◆ PROBLEM
The data that follows is to be copied exactly, with each image removed.

◆ DATA FOR PROCESSING

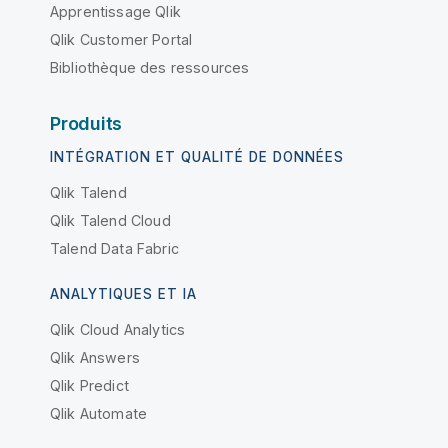
Apprentissage Qlik
Qlik Customer Portal
Bibliothèque des ressources
Produits
INTÉGRATION ET QUALITÉ DE DONNÉES
Qlik Talend
Qlik Talend Cloud
Talend Data Fabric
ANALYTIQUES ET IA
Qlik Cloud Analytics
Qlik Answers
Qlik Predict
Qlik Automate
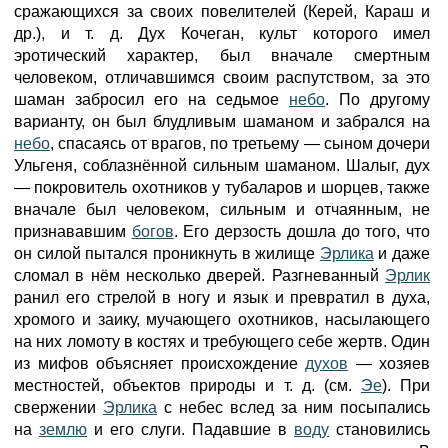
сражающихся за своих повелителей (Керей, Караш и
др.), и т. д. Дух Кочеган, культ которого имел
эротический характер, был вначале смертным
человеком, отличавшимся своим распутством, за это
шаман забросил его на седьмое
небо
. По другому
варианту, он был блудливым шаманом и забрался на
небо
, спасаясь от врагов, по третьему — сыном дочери
Ульгеня, соблазнённой сильным шаманом. Шалыг, дух
— покровитель охотников у тубаларов и шорцев, также
вначале был человеком, сильным и отчаянным, не
признававшим
богов
. Его дерзость дошла до того, что
он силой пытался проникнуть в жилище
Эрлика
и даже
сломал в нём несколько дверей. Разгневанный
Эрлик
ранил его стрелой в ногу и язык и превратил в духа,
хромого и заику, мучающего охотников, насылающего
на них ломоту в костях и требующего себе жертв. Один
из мифов объясняет происхождение
духов
— хозяев
местностей, объектов природы и т. д. (см.
Эе
). При
свержении
Эрлика
с небес вслед за ним посыпались
на
землю
и его слуги. Падавшие в
воду
становились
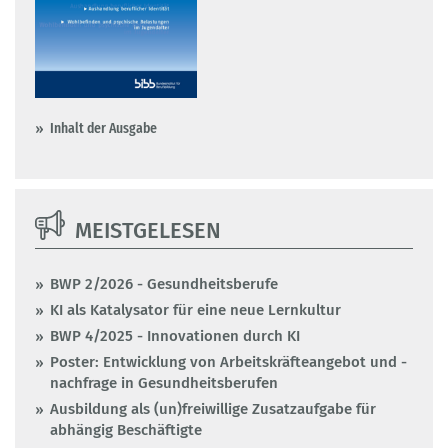
Inhalt der Ausgabe
MEISTGELESEN
BWP 2/2026 - Gesundheitsberufe
KI als Katalysator für eine neue Lernkultur
BWP 4/2025 - Innovationen durch KI
Poster: Entwicklung von Arbeitskräfteangebot und -
nachfrage in Gesundheitsberufen
Ausbildung als (un)freiwillige Zusatzaufgabe für
abhängig Beschäftigte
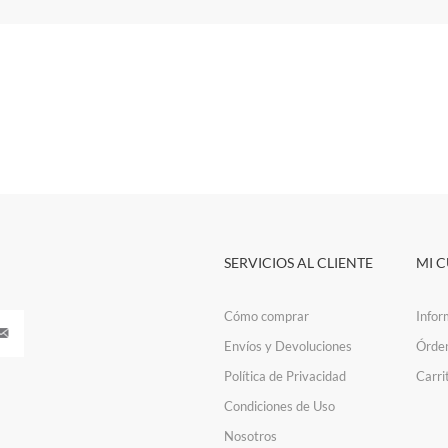
SERVICIOS AL CLIENTE
MI 
Cómo comprar
Infor
Envíos y Devoluciones
Órde
Política de Privacidad
Carri
Condiciones de Uso
Nosotros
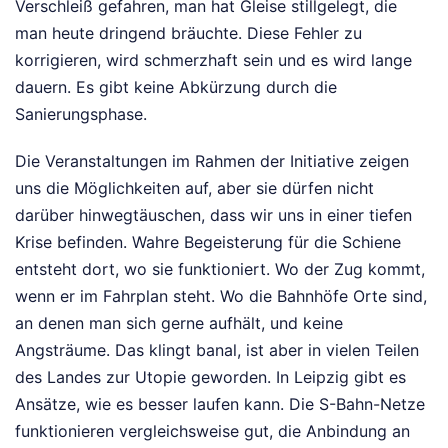
Verschleiß gefahren, man hat Gleise stillgelegt, die
man heute dringend bräuchte. Diese Fehler zu
korrigieren, wird schmerzhaft sein und es wird lange
dauern. Es gibt keine Abkürzung durch die
Sanierungsphase.
Die Veranstaltungen im Rahmen der Initiative zeigen
uns die Möglichkeiten auf, aber sie dürfen nicht
darüber hinwegtäuschen, dass wir uns in einer tiefen
Krise befinden. Wahre Begeisterung für die Schiene
entsteht dort, wo sie funktioniert. Wo der Zug kommt,
wenn er im Fahrplan steht. Wo die Bahnhöfe Orte sind,
an denen man sich gerne aufhält, und keine
Angsträume. Das klingt banal, ist aber in vielen Teilen
des Landes zur Utopie geworden. In Leipzig gibt es
Ansätze, wie es besser laufen kann. Die S-Bahn-Netze
funktionieren vergleichsweise gut, die Anbindung an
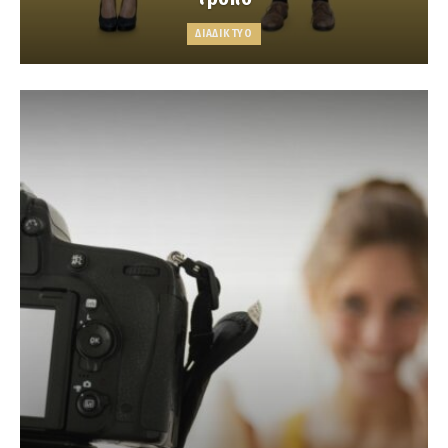
ΔΙΑΔΙΚΤΥΟ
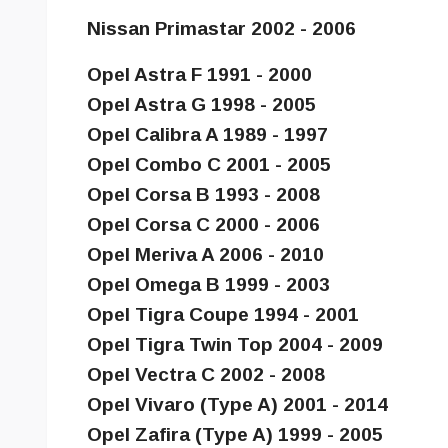
Nissan Primastar 2002 - 2006
Opel Astra F 1991 - 2000
Opel Astra G 1998 - 2005
Opel Calibra A 1989 - 1997
Opel Combo C 2001 - 2005
Opel Corsa B 1993 - 2008
Opel Corsa C 2000 - 2006
Opel Meriva A 2006 - 2010
Opel Omega B 1999 - 2003
Opel Tigra Coupe 1994 - 2001
Opel Tigra Twin Top 2004 - 2009
Opel Vectra C 2002 - 2008
Opel Vivaro (Type A) 2001 - 2014
Opel Zafira (Type A) 1999 - 2005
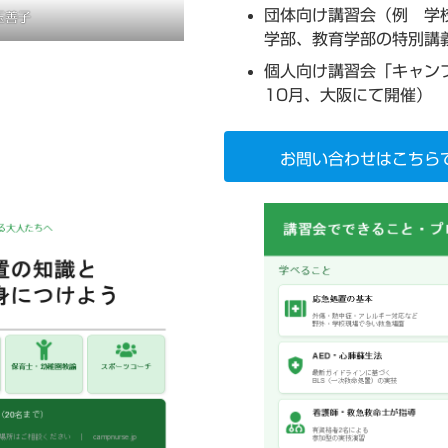
団体向け講習会（例 学
玉善子
学部、教育学部の特別講
個人向け講習会「キャン
10月、大阪にて開催）
お問い合わせはこちら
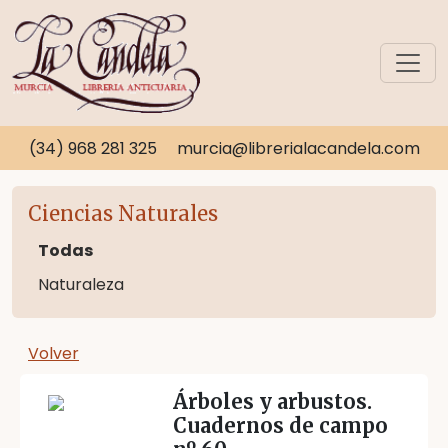
(34) 968 281 325
murcia@librerialacandela.com
Ciencias Naturales
Todas
Naturaleza
Volver
Árboles y arbustos.
Cuadernos de campo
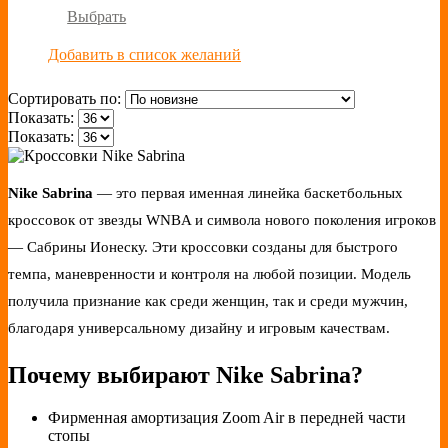
Выбрать
Добавить в список желаний
Сортировать по:
Показать:
Показать:
Nike Sabrina
— это первая именная линейка баскетбольных
кроссовок от звезды WNBA и символа нового поколения игроков
— Сабрины Ионеску. Эти кроссовки созданы для быстрого
темпа, маневренности и контроля на любой позиции. Модель
получила признание как среди женщин, так и среди мужчин,
благодаря универсальному дизайну и игровым качествам.
Почему выбирают Nike Sabrina?
Фирменная амортизация Zoom Air в передней части
стопы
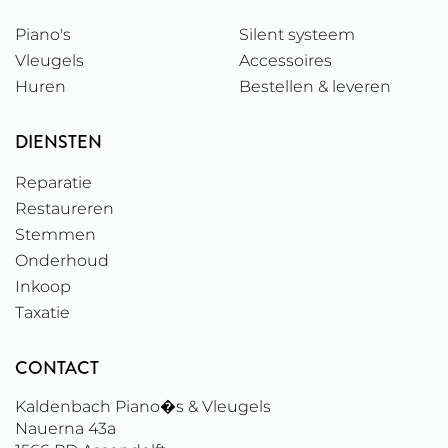
Piano's
Silent systeem
Vleugels
Accessoires
Huren
Bestellen & leveren
DIENSTEN
Reparatie
Restaureren
Stemmen
Onderhoud
Inkoop
Taxatie
CONTACT
Kaldenbach Piano�s & Vleugels
Nauerna 43a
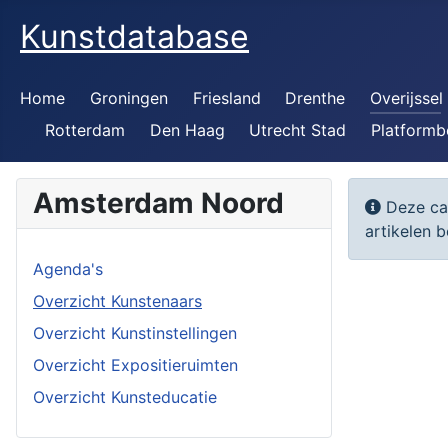
Kunstdatabase
Home
Groningen
Friesland
Drenthe
Overijssel
Rotterdam
Den Haag
Utrecht Stad
Platformb
Amsterdam Noord
Informat
Deze cat
artikelen b
Agenda's
Overzicht Kunstenaars
Overzicht Kunstinstellingen
Overzicht Expositieruimten
Overzicht Kunsteducatie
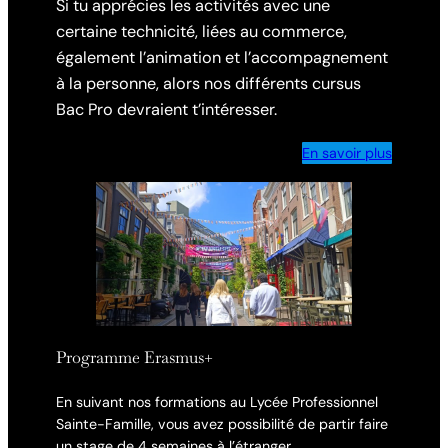
Si tu apprécies les activités avec une
certaine technicité, liées au commerce,
également l’animation et l’accompagnement
à la personne, alors nos différents cursus
Bac Pro devraient t’intéresser.
En savoir plus
Programme Erasmus+
En suivant nos formations au Lycée Professionnel
Sainte-Famille, vous avez possibilité de partir faire
un stage de 4 semaines à l’étranger.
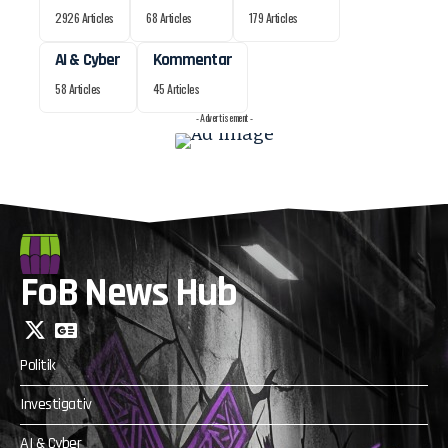
2926 Articles
68 Articles
179 Articles
AI & Cyber
Kommentar
58 Articles
45 Articles
- Advertisement -
FoB News Hub
Politik
Investigativ
AI & Cyber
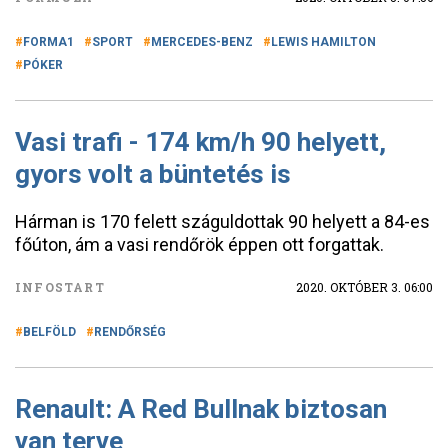
FORMA1
SPORT
MERCEDES-BENZ
LEWIS HAMILTON
PÓKER
Vasi trafi - 174 km/h 90 helyett,
gyors volt a büntetés is
Hárman is 170 felett száguldottak 90 helyett a 84-es
főúton, ám a vasi rendőrök éppen ott forgattak.
INFOSTART
2020. OKTÓBER 3. 06:00
BELFÖLD
RENDŐRSÉG
Renault: A Red Bullnak biztosan
van terve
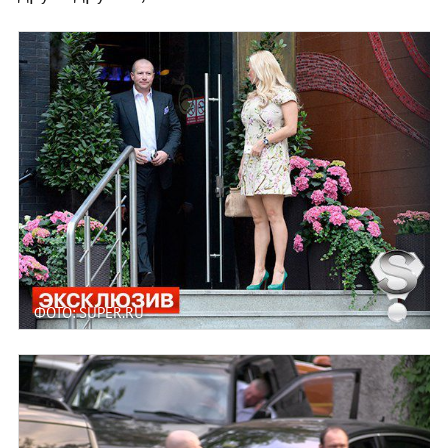
ФОТО: SUPER.RU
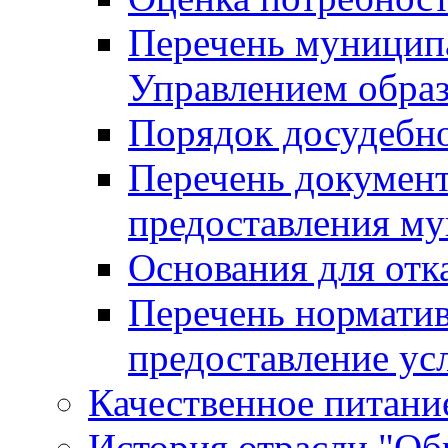
Перечень муницип
Управлением обра
Порядок досудебн
Перечень документ
предоставления м
Основания для отк
Перечень нормати
предоставление ус
Качественное питание
История отрасли "Oбр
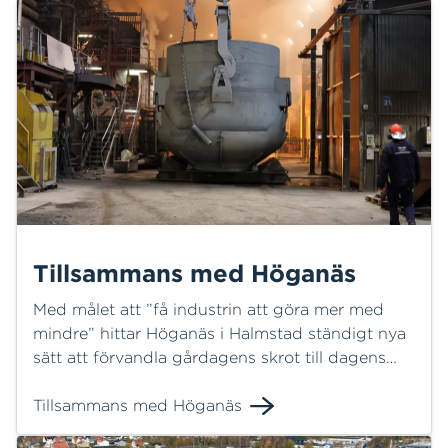
Tillsammans med Höganäs
Med målet att ”få industrin att göra mer med
mindre” hittar Höganäs i Halmstad ständigt nya
sätt att förvandla gårdagens skrot till dagens
metallpulver för morgondagens teknik och
produkter. Med eld, värme, vatten och luft
Tillsammans med Höganäs
framställer man i Halmstadanläggningen det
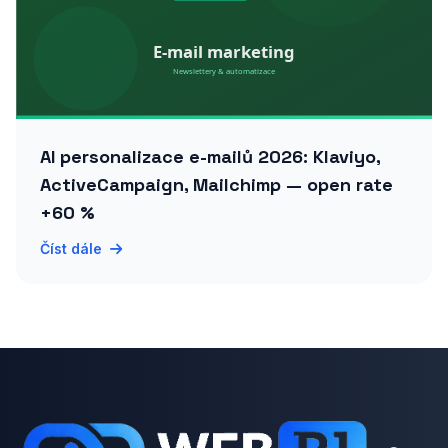
AI personalizace e-mailů 2026: Klaviyo,
ActiveCampaign, Mailchimp — open rate
+60 %
Číst dále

◆ TASK OUTPUT
Apprentissage Qlik
Qlik Customer Portal
Bibliothèque des ressources
Produits
INTÉGRATION ET QUALITÉ DE DONNÉES
Qlik Talend
Qlik Talend Cloud
Talend Data Fabric
ANALYTIQUES ET IA
Qlik Cloud Analytics
Qlik Answers
Qlik Predict
Qlik Automate
сражающихся за своих повелителей (Керей, Караш и
др.), и т. д. Дух Кочеган, культ которого имел
эротический характер, был вначале смертным
человеком, отличавшимся своим распутством, за это
шаман забросил его на седьмое
небо
. По другому
варианту, он был блудливым шаманом и забрался на
небо
, спасаясь от врагов, по третьему — сыном дочери
Ульгеня, соблазнённой сильным шаманом. Шалыг, дух
— покровитель охотников у тубаларов и шорцев, также
вначале был человеком, сильным и отчаянным, не
признававшим
богов
. Его дерзость дошла до того, что
он силой пытался проникнуть в жилище
Эрлика
и даже
сломал в нём несколько дверей. Разгневанный
Эрлик
ранил его стрелой в ногу и язык и превратил в духа,
хромого и заику, мучающего охотников, насылающего
на них ломоту в костях и требующего себе жертв. Один
из мифов объясняет происхождение
духов
— хозяев
местностей, объектов природы и т. д. (см.
Эе
). При
свержении
Эрлика
с небес вслед за ним посыпались
на
землю
и его слуги. Падавшие в
воду
становились
Inhalt der Ausgabe
MEISTGELESEN
BWP 2/2026 - Gesundheitsberufe
KI als Katalysator für eine neue Lernkultur
BWP 4/2025 - Innovationen durch KI
Poster: Entwicklung von Arbeitskräfteangebot und -
nachfrage in Gesundheitsberufen
Ausbildung als (un)freiwillige Zusatzaufgabe für
abhängig Beschäftigte
SERVICIOS AL CLIENTE
MI 
Cómo comprar
Infor
Envíos y Devoluciones
Órde
Política de Privacidad
Carri
Condiciones de Uso
Nosotros
Verschleiß gefahren, man hat Gleise stillgelegt, die
man heute dringend bräuchte. Diese Fehler zu
korrigieren, wird schmerzhaft sein und es wird lange
dauern. Es gibt keine Abkürzung durch die
Sanierungsphase.
Die Veranstaltungen im Rahmen der Initiative zeigen
uns die Möglichkeiten auf, aber sie dürfen nicht
darüber hinwegtäuschen, dass wir uns in einer tiefen
Krise befinden. Wahre Begeisterung für die Schiene
entsteht dort, wo sie funktioniert. Wo der Zug kommt,
wenn er im Fahrplan steht. Wo die Bahnhöfe Orte sind,
an denen man sich gerne aufhält, und keine
Angsträume. Das klingt banal, ist aber in vielen Teilen
des Landes zur Utopie geworden. In Leipzig gibt es
Ansätze, wie es besser laufen kann. Die S-Bahn-Netze
funktionieren vergleichsweise gut, die Anbindung an
ΔΙΑΔΙΚΤΥΟ
Nissan Primastar 2002 - 2006
Opel Astra F 1991 - 2000
Opel Astra G 1998 - 2005
Opel Calibra A 1989 - 1997
Opel Combo C 2001 - 2005
Opel Corsa B 1993 - 2008
Opel Corsa C 2000 - 2006
Opel Meriva A 2006 - 2010
Opel Omega B 1999 - 2003
Opel Tigra Coupe 1994 - 2001
Opel Tigra Twin Top 2004 - 2009
Opel Vectra C 2002 - 2008
Opel Vivaro (Type A) 2001 - 2014
Opel Zafira (Type A) 1999 - 2005
団体向け講習会（例 学
玉善子
学部、教育学部の特別講
個人向け講習会「キャン
10月、大阪にて開催）
お問い合わせはこちら
(34) 968 281 325
murcia@librerialacandela.com
Ciencias Naturales
Todas
Naturaleza
Volver
Árboles y arbustos.
Cuadernos de campo
Выбрать
Добавить в список желаний
Сортировать по:
Показать:
Показать:
Nike Sabrina
— это первая именная линейка баскетбольных
кроссовок от звезды WNBA и символа нового поколения игроков
— Сабрины Ионеску. Эти кроссовки созданы для быстрого
темпа, маневренности и контроля на любой позиции. Модель
получила признание как среди женщин, так и среди мужчин,
благодаря универсальному дизайну и игровым качествам.
Почему выбирают Nike Sabrina?
Фирменная амортизация Zoom Air в передней части
стопы
Piano's
Silent systeem
Vleugels
Accessoires
Huren
Bestellen & leveren
DIENSTEN
Reparatie
Restaureren
Stemmen
Onderhoud
Inkoop
Taxatie
CONTACT
Kaldenbach Piano�s & Vleugels
Nauerna 43a
Kunstdatabase
Home
Groningen
Friesland
Drenthe
Overijssel
Rotterdam
Den Haag
Utrecht Stad
Platformb
Amsterdam Noord
Informat
Deze cat
artikelen b
Agenda's
Overzicht Kunstenaars
Overzicht Kunstinstellingen
Overzicht Expositieruimten
Overzicht Kunsteducatie
Si tu apprécies les activités avec une
certaine technicité, liées au commerce,
également l’animation et l’accompagnement
à la personne, alors nos différents cursus
Bac Pro devraient t’intéresser.
En savoir plus
Programme Erasmus+
En suivant nos formations au Lycée Professionnel
Sainte-Famille, vous avez possibilité de partir faire
un stage de 4 semaines à l’étranger.
2926 Articles
68 Articles
179 Articles
AI & Cyber
Kommentar
58 Articles
45 Articles
- Advertisement -
FoB News Hub
Politik
Investigativ
AI & Cyber
FORMA1
SPORT
MERCEDES-BENZ
LEWIS HAMILTON
PÓKER
Vasi trafi - 174 km/h 90 helyett,
gyors volt a büntetés is
Hárman is 170 felett száguldottak 90 helyett a 84-es
főúton, ám a vasi rendőrök éppen ott forgattak.
INFOSTART
2020. OKTÓBER 3. 06:00
BELFÖLD
RENDŐRSÉG
Renault: A Red Bullnak biztosan
van terve
ФОТО: SUPER.RU
Перечень муницип
Управлением обра
Порядок досудебн
Перечень документ
предоставления м
Основания для отк
Перечень нормати
предоставление ус
Качественное питание
История отрасли "Oбр
Tillsammans med Höganäs
Med målet att ”få industrin att göra mer med
mindre” hittar Höganäs i Halmstad ständigt nya
sätt att förvandla gårdagens skrot till dagens
metallpulver för morgondagens teknik och
produkter. Med eld, värme, vatten och luft
Tillsammans med Höganäs
framställer man i Halmstadanläggningen det
AI personalizace e-mailů 2026: Klaviyo,
ActiveCampaign, Mailchimp — open rate
+60 %
Číst dále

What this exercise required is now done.